Just another fact: over 3/4ths of the country think this admin should STOP BLAMING THE LAST ADMIN. Ignored.

The majority was & is AGAINST trying KSM in NYC. Ignored.
The majority was & is against suing AZ. Ignored.
Majority was & is against crap & tax. Ignored.
The majority is still against the unprecedented spending. Ignored.


----------



## pancho (Oct 23, 2006)

Tricky Grama said:


> What you have now is 'we the people' voicing what we want: over 2/3rd of the country is for the AZ law. Does that mean most folks want illegals HERE? Don't think so. Seems pretty united to me. Since there's only about 1/5th who are against AZ law.
> What you have is elected officails IGNORING the will of the people. Been going on for over a yr & 1/2.
> 
> Some examples: the majority by far was & STILL IS against the HC debacle. Ignored.
> ...


TG, don't you think there is a problem if all of the elected politicians continue to ignore the wants and need of the majority of the people.
From what I can see they have been doing pretty much the same for as long as I can remember. What I can't understand is how they continue to be elected. There has to be something I am failing to see.

How is a politician elected into office without the majority of people supporting them?

Is it possible the majority really agrees with what their elected officials are doing but are less vocal than the minority and do not really want everyone to know their true feelings?

How is it possible for a politician to have a history of believing a certain way, tell the people how he believes, tell the people what he intends on doing if elected, then win the election and have the majority complain what he does?

There has to be something I am missing. The majority are supposed to elect our politicians. The politicians do not do what the majority wants. The politician gets elected again.


----------



## Tricky Grama (Oct 7, 2006)

pancho said:


> TG, don't you think there is a problem if all of the elected politicians continue to ignore the wants and need of the majority of the people.
> From what I can see they have been doing pretty much the same for as long as I can remember. What I can't understand is how they continue to be elected. There has to be something I am failing to see.
> 
> How is a politician elected into office without the majority of people supporting them?
> ...


You'll have to show me examples of blatant disregard for what 'we the people' being ignored like we are now. I cannot recall a time in history where enormous legislation like HC, trillion dollar stinkulus, etc was shoved down throats w/3/4ths of the nation objecting. 

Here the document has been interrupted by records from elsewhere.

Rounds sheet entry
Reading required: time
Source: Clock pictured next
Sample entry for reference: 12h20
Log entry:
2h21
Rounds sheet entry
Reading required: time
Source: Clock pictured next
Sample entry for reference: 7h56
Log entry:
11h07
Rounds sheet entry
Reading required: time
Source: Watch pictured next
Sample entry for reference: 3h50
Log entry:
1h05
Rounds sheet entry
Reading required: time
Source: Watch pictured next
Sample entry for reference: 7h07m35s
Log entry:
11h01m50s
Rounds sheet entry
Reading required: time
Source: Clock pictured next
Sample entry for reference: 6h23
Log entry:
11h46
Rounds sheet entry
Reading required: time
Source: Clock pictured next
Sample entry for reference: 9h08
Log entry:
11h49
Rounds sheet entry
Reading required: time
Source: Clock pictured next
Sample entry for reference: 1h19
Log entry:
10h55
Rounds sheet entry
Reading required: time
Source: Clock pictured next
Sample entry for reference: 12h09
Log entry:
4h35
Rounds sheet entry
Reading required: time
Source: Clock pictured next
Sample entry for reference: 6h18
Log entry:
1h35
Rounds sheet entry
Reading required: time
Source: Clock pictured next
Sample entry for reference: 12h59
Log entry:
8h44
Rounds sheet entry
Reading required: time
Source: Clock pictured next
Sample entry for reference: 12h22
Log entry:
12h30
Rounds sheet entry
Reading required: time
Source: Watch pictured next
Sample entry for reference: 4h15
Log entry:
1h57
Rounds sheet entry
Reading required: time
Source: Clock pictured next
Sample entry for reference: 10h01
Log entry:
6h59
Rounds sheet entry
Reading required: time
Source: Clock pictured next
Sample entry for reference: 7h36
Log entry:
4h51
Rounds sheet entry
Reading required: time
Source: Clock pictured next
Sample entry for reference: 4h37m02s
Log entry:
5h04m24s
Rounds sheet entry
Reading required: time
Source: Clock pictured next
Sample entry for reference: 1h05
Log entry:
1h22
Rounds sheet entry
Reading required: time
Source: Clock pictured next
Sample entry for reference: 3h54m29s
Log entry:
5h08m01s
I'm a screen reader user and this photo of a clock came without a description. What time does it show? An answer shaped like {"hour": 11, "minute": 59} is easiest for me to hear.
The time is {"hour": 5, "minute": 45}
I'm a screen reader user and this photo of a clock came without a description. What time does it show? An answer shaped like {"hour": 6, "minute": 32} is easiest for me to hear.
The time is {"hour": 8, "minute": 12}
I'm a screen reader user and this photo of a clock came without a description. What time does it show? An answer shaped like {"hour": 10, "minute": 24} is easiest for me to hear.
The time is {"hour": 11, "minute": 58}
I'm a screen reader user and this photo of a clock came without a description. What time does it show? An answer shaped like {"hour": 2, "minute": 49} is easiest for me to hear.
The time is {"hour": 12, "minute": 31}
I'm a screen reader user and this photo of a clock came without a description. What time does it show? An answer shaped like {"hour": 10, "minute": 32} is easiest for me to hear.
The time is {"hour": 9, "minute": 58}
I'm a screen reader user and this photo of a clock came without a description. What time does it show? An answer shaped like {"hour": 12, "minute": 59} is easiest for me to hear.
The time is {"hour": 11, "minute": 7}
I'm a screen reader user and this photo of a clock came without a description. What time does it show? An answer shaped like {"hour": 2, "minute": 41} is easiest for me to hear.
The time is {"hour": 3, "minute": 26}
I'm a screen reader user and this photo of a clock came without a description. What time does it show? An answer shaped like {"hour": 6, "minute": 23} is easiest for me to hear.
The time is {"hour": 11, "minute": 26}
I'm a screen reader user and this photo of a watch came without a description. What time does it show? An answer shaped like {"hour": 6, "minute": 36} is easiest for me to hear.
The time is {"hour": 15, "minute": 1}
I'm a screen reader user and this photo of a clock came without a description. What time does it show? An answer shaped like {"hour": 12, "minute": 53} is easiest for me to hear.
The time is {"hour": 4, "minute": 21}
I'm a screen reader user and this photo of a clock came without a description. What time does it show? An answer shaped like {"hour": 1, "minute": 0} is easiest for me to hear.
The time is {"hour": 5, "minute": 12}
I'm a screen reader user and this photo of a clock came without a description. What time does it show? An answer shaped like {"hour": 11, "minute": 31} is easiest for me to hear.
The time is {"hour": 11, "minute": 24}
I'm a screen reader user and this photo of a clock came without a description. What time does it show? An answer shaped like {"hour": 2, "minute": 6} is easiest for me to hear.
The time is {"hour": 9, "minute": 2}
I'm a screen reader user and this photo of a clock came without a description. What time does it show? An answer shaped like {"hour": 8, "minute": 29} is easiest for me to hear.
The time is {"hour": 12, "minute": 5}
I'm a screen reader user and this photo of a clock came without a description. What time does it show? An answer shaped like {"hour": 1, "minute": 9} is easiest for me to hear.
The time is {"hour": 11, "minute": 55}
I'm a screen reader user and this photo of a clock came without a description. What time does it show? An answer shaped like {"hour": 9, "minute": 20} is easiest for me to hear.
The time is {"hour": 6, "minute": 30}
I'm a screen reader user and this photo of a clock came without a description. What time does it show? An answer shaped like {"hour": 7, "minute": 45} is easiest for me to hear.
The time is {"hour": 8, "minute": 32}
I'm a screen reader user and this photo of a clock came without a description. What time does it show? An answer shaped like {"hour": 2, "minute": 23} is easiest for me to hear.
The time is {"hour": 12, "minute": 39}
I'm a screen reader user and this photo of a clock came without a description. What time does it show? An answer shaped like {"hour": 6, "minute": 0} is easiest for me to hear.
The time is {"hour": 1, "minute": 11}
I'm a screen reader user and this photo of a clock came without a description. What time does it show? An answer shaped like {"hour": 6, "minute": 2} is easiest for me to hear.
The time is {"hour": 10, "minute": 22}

I don't see that "the majority really agrees with what their elected officials are doing but are less vocal than the minority and do not really want everyone to know their true feelings?" The majority IS vocal!! Check out the TP. Check the polls. 
As far as "continuing to elect" these creeps, we have to wit for Nov. Could not do anthing for all this time except TP protests.


----------



## LaManchaPaul (May 21, 2008)

Dang Pancho. I think that you and I went to the same school of hard knocks.


----------



## LaManchaPaul (May 21, 2008)

Bearfootfarm said:


> "Liking" it doesn't change the fact that your use of it was meaningless rhetoric.
> 
> Even Pancho explained it didn't mean anything, although I don't think he intended to


I doubt that the phrase is meaningless rhetoric to other countries' citizens who DON'T HAVE IT! :huh:

One may explain another's words and may assign meaning to whatever. Those commentaries doesn't change the posted writings. I too, wonder how it is that you and I and other voters manage to screw up the gov the way that we do. :shrug:


----------



## pancho (Oct 23, 2006)

Tricky Grama said:


> You'll have to show me examples of blatant disregard for what 'we the people' being ignored like we are now. I cannot recall a time in history where enormous legislation like HC, trillion dollar stinkulus, etc was shoved down throats w/3/4ths of the nation objecting.
> 
> I don't see that "the majority really agrees with what their elected officials are doing but are less vocal than the minority and do not really want everyone to know their true feelings?" The majority IS vocal!! Check out the TP. Check the polls.
> As far as "continuing to elect" these creeps, we have to wit for Nov. Could not do anthing for all this time except TP protests.


TG, if what you say is true we wouldn't be in the shape we are in.
If it is the majority that is vocal and do not agree with the elected officials why don't the majority remove these politicians?

I can see the polls. We have many different choices of polls to choose from.
I have checked out the TP. Just my opinion but they are no different than any other group. They make a lot of noise but we see little results.

Seems like the majority wants the illegals to go back to mexico. Is this something that has come up only in the last few months. If I remember correctly ever since I have been a member of this forum, and even before, there have been quite a few complaining about the illegals. Can you name me a single politician that has listen to the majority? 
That, to me, shows a blatant disregard for We the people. It didn't just happen in the last election.


----------



## pancho (Oct 23, 2006)

Bearfootfarm said:


> "Liking" it doesn't change the fact that your use of it was meaningless rhetoric.
> 
> Even Pancho explained it didn't mean anything, although I don't think he intended to


Sorry, you have failed to understand just about anything I have posted to date. This is again another failure on your part to understand.


----------



## Bearfootfarm (Jul 13, 2006)

> I doubt that the phrase is meaningless rhetoric to other countries' citizens who DON'T HAVE IT!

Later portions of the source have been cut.